A: Multiple cables in proximity reduce heat dissipation capability. The thermal derating factors in IEC 60364-5-52 account for reduced convection and radiation cooling paths. For example, 3-6 cables touching typically require 30% derating (Cg = 0.7).
Q: Should I use copper or aluminum conductors?
A: Copper offers 61% better conductivity (1.68 vs 2.65 μΩ·cm), smaller cross-section for same current, better corrosion resistance, but higher cost. Aluminum is lighter, cheaper, and common for large feeders (>70 mm²). Consider termination methods—aluminum requires antioxidant compound and specific torque procedures.
Q: What voltage drop limits should I follow?
A: Typical limits are 3% for feeders, 5% total from service to load (NEC 210.19). For sensitive equipment or motor starting, stricter limits (1-2%) may apply. UK regulations (BS 7671) recommend ≤5% for lighting, ≤4% for other uses.
Q: How does temperature affect calculations?
A: Conductor resistance increases approximately 0.4% per °C for copper. The calculator adjusts both resistivity (ρ) and derating factors. At 70°C, copper resistance is ~1.23× its 20°C value, increasing voltage drop proportionally.
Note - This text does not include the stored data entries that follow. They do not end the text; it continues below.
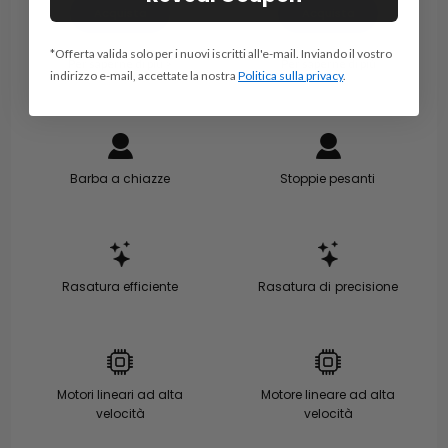
Acquista
Acquista
*Offerta valida solo per i nuovi iscritti all'e-mail. Inviando il vostro
Per saperne di più >
Per saperne di più
indirizzo e-mail, accettate la nostra
Politica sulla privacy
.
Barba a chiazze
Stoppie pesanti
Rasatura efficiente
Rasatura di precisione
Motori lineari ad alta
Motore lineare ad alta
velocità
velocità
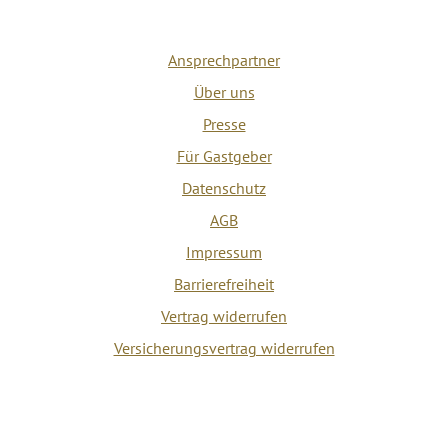
Ansprechpartner
Über uns
Presse
Für Gastgeber
Datenschutz
AGB
Impressum
Barrierefreiheit
Vertrag widerrufen
Versicherungsvertrag widerrufen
Tool Limitations & Assumptions
- Steady-state conditions: Calculations assume continuous maximum load, not transient or cyclic loads
- Standard conductors: Based on IEC cable construction, not specialty or high-temperature cables
- Balanced three-phase: Assumes equal loading on all phases
- Power factor: Voltage drop calculations assume unity PF; inductive loads increase apparent voltage drop
- Skin & proximity effects: Neglected for cables below ~185 mm² at 50/60 Hz
- Earth return paths: Not considered for single-phase calculations
- Protective devices: Does not verify coordination with fuses, breakers, or RCDs
Last formula review: September 2025. Based on IEC 60364-5-52:2020 and BS 7671:2022.
Data Privacy & Technical Trust
This calculator performs all computations locally in your browser—no electrical parameters are transmitted to external servers. The algorithms implement industry-standard methods per:
- IEC 60364-5-52: Selection and erection of electrical equipment - Wiring systems
- BS 7671: Requirements for Electrical Installations (UK Wiring Regulations)
- IEEE Std 141: Recommended Practice for Electric Power Distribution
For mission-critical applications, always cross-reference with cable manufacturer datasheets and perform detailed studies using specialized software (ETAP, SKM, Amtech).